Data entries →
»»
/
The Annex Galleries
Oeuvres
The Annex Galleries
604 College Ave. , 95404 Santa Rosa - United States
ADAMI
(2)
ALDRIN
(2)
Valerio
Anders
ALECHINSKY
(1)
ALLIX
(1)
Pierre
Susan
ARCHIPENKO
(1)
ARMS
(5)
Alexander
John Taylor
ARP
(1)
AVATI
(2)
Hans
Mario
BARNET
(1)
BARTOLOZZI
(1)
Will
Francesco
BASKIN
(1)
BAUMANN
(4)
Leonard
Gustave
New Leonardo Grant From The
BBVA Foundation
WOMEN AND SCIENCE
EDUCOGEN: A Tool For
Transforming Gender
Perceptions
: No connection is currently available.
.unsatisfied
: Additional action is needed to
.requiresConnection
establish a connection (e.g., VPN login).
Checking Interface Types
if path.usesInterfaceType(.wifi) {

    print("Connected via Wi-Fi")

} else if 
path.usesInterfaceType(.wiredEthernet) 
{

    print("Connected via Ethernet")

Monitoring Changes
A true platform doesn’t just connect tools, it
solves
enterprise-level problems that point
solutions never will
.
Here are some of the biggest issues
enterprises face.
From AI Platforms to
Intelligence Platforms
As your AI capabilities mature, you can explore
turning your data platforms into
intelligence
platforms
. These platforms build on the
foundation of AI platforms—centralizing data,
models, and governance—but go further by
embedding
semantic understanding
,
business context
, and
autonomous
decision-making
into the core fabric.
««
»»
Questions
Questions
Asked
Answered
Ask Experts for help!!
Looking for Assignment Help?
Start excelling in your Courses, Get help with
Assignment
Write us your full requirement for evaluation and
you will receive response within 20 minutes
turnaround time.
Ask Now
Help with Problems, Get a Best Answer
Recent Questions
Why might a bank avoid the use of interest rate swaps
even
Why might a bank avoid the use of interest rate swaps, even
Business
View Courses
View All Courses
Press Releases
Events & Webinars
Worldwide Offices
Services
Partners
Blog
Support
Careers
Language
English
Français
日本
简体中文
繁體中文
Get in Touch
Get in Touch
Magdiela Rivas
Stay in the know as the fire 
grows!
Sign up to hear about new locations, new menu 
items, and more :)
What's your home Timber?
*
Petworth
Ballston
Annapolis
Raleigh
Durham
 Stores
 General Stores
««
»»
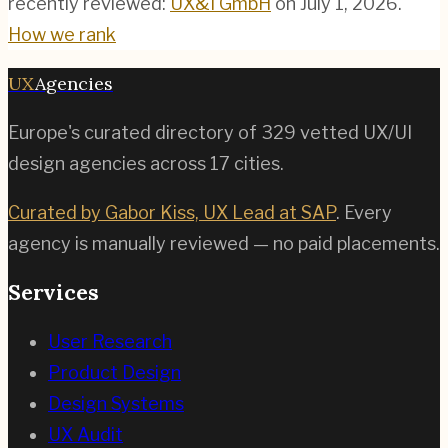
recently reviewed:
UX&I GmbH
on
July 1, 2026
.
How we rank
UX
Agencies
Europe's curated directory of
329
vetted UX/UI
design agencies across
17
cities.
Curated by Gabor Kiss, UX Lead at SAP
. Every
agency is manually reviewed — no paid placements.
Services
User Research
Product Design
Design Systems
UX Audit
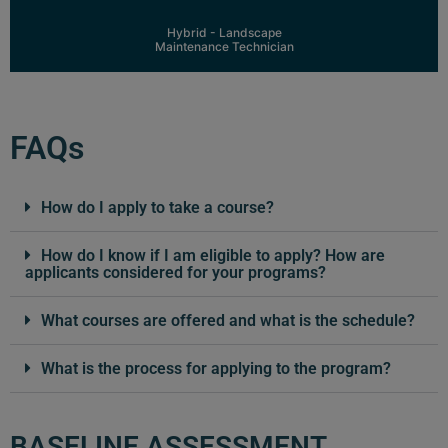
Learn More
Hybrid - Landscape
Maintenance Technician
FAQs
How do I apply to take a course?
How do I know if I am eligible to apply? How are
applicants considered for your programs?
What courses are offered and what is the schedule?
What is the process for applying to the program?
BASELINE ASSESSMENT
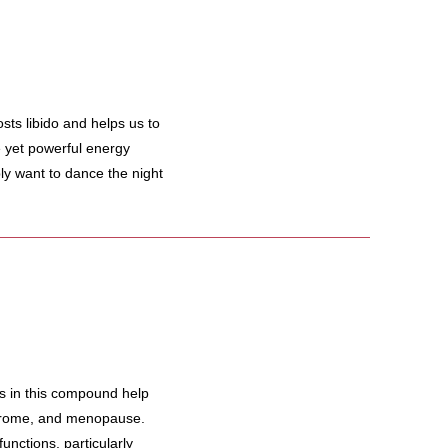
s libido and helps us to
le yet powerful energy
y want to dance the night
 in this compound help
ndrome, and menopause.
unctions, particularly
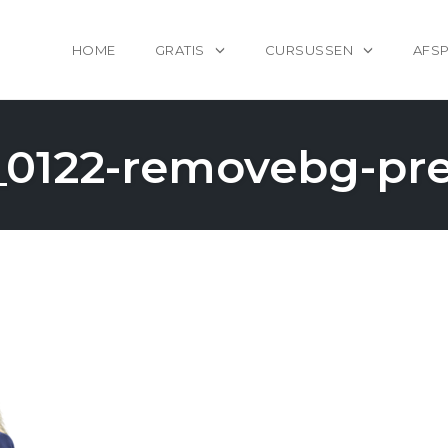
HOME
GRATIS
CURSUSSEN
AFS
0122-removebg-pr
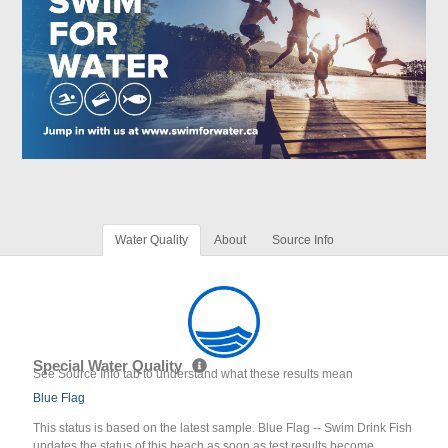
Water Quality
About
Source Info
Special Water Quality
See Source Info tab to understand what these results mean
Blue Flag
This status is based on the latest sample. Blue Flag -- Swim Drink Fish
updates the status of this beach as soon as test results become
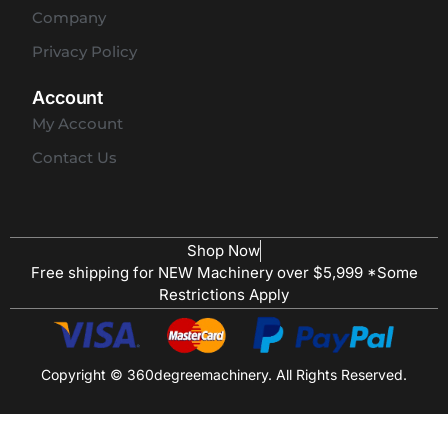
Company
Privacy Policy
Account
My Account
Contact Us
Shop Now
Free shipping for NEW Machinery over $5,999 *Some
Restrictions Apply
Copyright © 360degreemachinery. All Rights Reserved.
««
EXERCISE INSTRUCTIONS →
Return each line of the data above that includes the word "Info".

WRITTEN ANSWER →
Source Info
See Source Info tab to understand what these results mean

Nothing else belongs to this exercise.